The finite size effects and the two-state paradigm of protein folding

TL;DR

This paper investigates how finite size effects influence the two-state model of protein folding, revealing new physical insights and scaling relations for small globular proteins.

Contribution

It introduces the amino acid residue number as a parameter in two-state model measures, clarifies their physical meanings, and performs size scaling analysis of the coil-globule transition.

Findings

The $k_2$ measure indicates the number of cooperative units involved in folding.

The condition $k_2=1$ is necessary for two-state folder classification.

The size scaling analysis relates transition interval to protein size.

Abstract

The coil to globule transition of the polypeptide chain is the physical phenomenon behind the folding of globular proteins. Globular proteins with a single domain usually consist of about 30 to 100 amino acid residues, and this finite size extends the transition interval of the coil-globule phase transition. Based on the pedantic derivation of the two-state model, we introduce the number of amino acid residues of a polypeptide chain as a parameter in the expressions for two cooperativity measures and reveal their physical significance. We conclude that the $k_2$ measure, related to the degeneracy of the denatured state, describes the number of cooperative units involved in the transition; additionally is found that the famous condition $k_2=1$ is just the necessary condition to classify the protein as the two-state folder. We also find that $\Omega_c$ is simply proportional to the square of the transition interval. This fact allows us to perform the classical size scaling analysis of the coil-globule phase transition. Moreover, these two measures are shown to describe different characteristics of protein folding.

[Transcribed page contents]
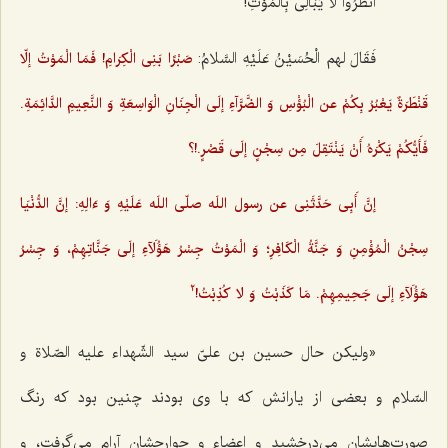
انْظُرُوا لا یُبَالِی بِالْمَوْتِ!
فَقَالَ لهم الْحُسَیْنُ عَلَیْهِ السَّلامُ:
صَبْرًا بَنِی الْکِرَامِ! فَمَا الْمَوْتُ إلّا
قَنْطَرَةٌ یَعْبُرُ بِکُمْ عن الْبُؤْسِ وَ الضَّرَّآءِ إلَی الْجِنَانِ الْوَاسِعَةِ وَ النَّعِیمِ الدَّائِمَةِ.
فَأَیُّکُمْ یَکْرَهُ أَنْ یَنْتَقِلَ مِن سِجْنٍ إلَی قَصْرٍ.!؟
إنَّ أَبِی حَدَّثَنِی عن رسول اللَه صلّی اللَه عَلَیْهِ وَ ءَالِهِ: إنَّ الدُّنْیَا
سِجْنُ الْمُؤْمِنِ وَ جَنَّةُ الْکَافِرِ؛ وَ الْمَوْتُ جِسْرُ هَؤُلَآءِ إلَی جَنَّاتِهِمْ، وَ جِسْرُ
هَؤُلَآءِ إلَی جَحِیمِهِمْ. مَا کَذَبْتُ وَ لا کُذِبْتُ!
2
«ولیکن حال حسین بن علیّ سید الشّهداء علیه الصّلاة و
السّلام و بعضی از یارانش که با وی بودند چنین بود که رنگ
صورت‌هایشان می‌درخشید و اعضاء و جوارحشان آرام می‌گرفت، و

• **Using the information**:
a) Reproduce the protein folding summary from the words "This paper investigates" through "the coil-globule transition.", switching "two-state model" to "two-state scheme".
b) According to the protein folding summary, how many amino acid residues do globular proteins with a single domain usually consist of?
c) Condense the paragraph of the protein folding summary that begins "The coil to globule transition of the polypeptide chain" into a bulleted list that keeps its main facts.

• **Answers below**:
a)
This paper investigates how finite size effects influence the two-state scheme of protein folding, revealing new physical insights and scaling relations for small globular proteins.

Contribution

It introduces the amino acid residue number as a parameter in two-state scheme measures, clarifies their physical meanings, and performs size scaling analysis of the coil-globule transition.

b) About 30 to 100 amino acid residues.

c)
- The coil-to-globule transition of the polypeptide chain is the physical phenomenon behind globular protein folding.
- Single-domain globular proteins usually have about 30 to 100 amino acid residues, and this finite size extends the transition interval.
- Based on a pedantic derivation of the two-state model, the number of residues is introduced as a parameter in two cooperativity measures.
- The $k_2$ measure, related to the degeneracy of the denatured state, describes the number of cooperative units in the transition.
- The condition $k_2=1$ is only a necessary condition for classifying a protein as a two-state folder.
- $\Omega_c$ is proportional to the square of the transition interval, which allows classical size scaling analysis of the transition.
- The two measures describe different characteristics of protein folding.